Menalton Braff, autor de Tapete de silêncio“Não tenho manias e meus costumes são bastante simples. Escrevo de manhã, umas duas horas, e à noite, outro tanto. Escrevo diretamente no computador, o que me exige um canto da casa em que me espalho com minhas coisas. Trabalho todos os dias, quando estou em um romance e produzo muito lentamente. Gosto de estar sozinho, em silêncio, sem qualquer desconforto físico. Quando me envolvo com algum conto, o processo é mais nervoso, mais rápido, porque o conto como ideia já está inteiro na mente, e o trabalho é apenas a transformar a matéria em palavras. Entre um romance e outro ou entre esse e um conto, escrevo todos os dias, nem que seja um depoimento como este aqui. Não produzo muito, mas produzo diariamente. Durante a escrita do romance Bolero de Ravel tive minha primeira experiência de escrever ouvindo música: o Bolero de Ravel.”

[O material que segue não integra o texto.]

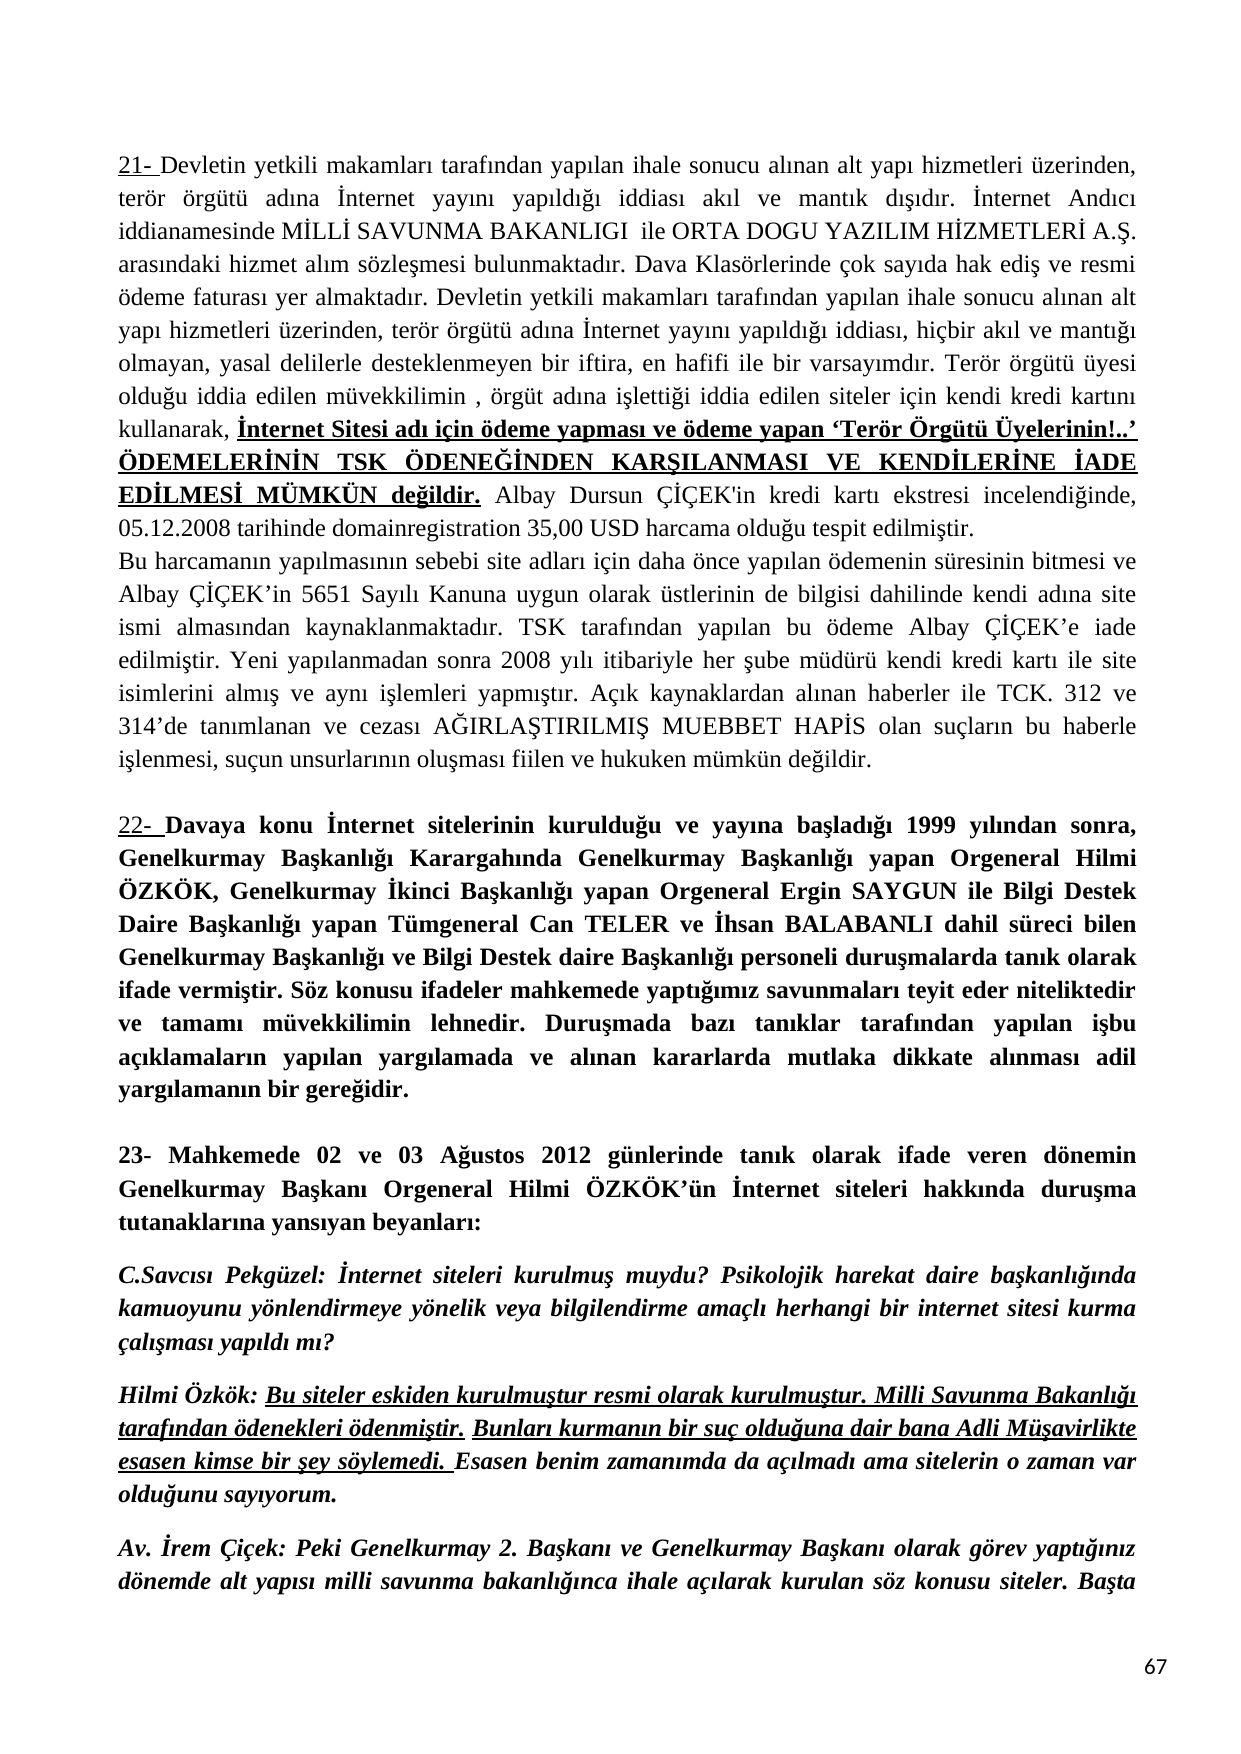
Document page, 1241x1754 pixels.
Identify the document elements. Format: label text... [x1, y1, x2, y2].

Tony Belloto, autor de No buraco“Desde que saí do armário e assumi que sim, eu era um escritor, e lá se vão quase vinte anos, meu “processo” de escrita sofreu grandes transformações. Na primeira fase eu emburacava e virava noites, numa demonstração de inexperiência, que me custou dias perdidos, terrores noturnos e quase um colapso nervoso. A segunda fase, inspirada em Hemingway, foi a de levantar cedo (antes de o sol, aquele que também se levanta, nascer) e escrever até o meio da manhã, com a cabeça descansada e despoluída, e depois atravessar o dia e a noite em distrações mundanas até chegar a hora de escrever de novo, na manhã seguinte. Para um músico de rock, casado e com filhos pequenos, não preciso dizer que o método foi um fracasso total. Como acordar antes de o sol nascer se meia hora atrás eu ainda estava no palco, tocando? E ao nascer do sol o caçula acordou, cheio de gás, gritando “papai”? Hoje em dia acho que alcancei uma espécie de equilíbrio, e escrevo nos dias da semana em que não faço shows. Escrevo por umas duas horas de manhã, paro para almoçar, durmo um pouco depois do almoço, e retomo o trabalho lá pelas 16:00hs. Escrevo até às 18:00hs, por aí, e depois pratico algum exercício físico, única forma de despoluir minha mente das obsessões e manias que um livro desperta. Nos fins de semana, quando viajo com a banda pra tocar, releio e reviso o que escrevi durante a semana. Minha única “mania”, quando escrevo, é, seguindo o conselho de García Márquez, sempre parar a narrativa num lugar em que eu saiba pra onde ela vai, no dia seguinte.”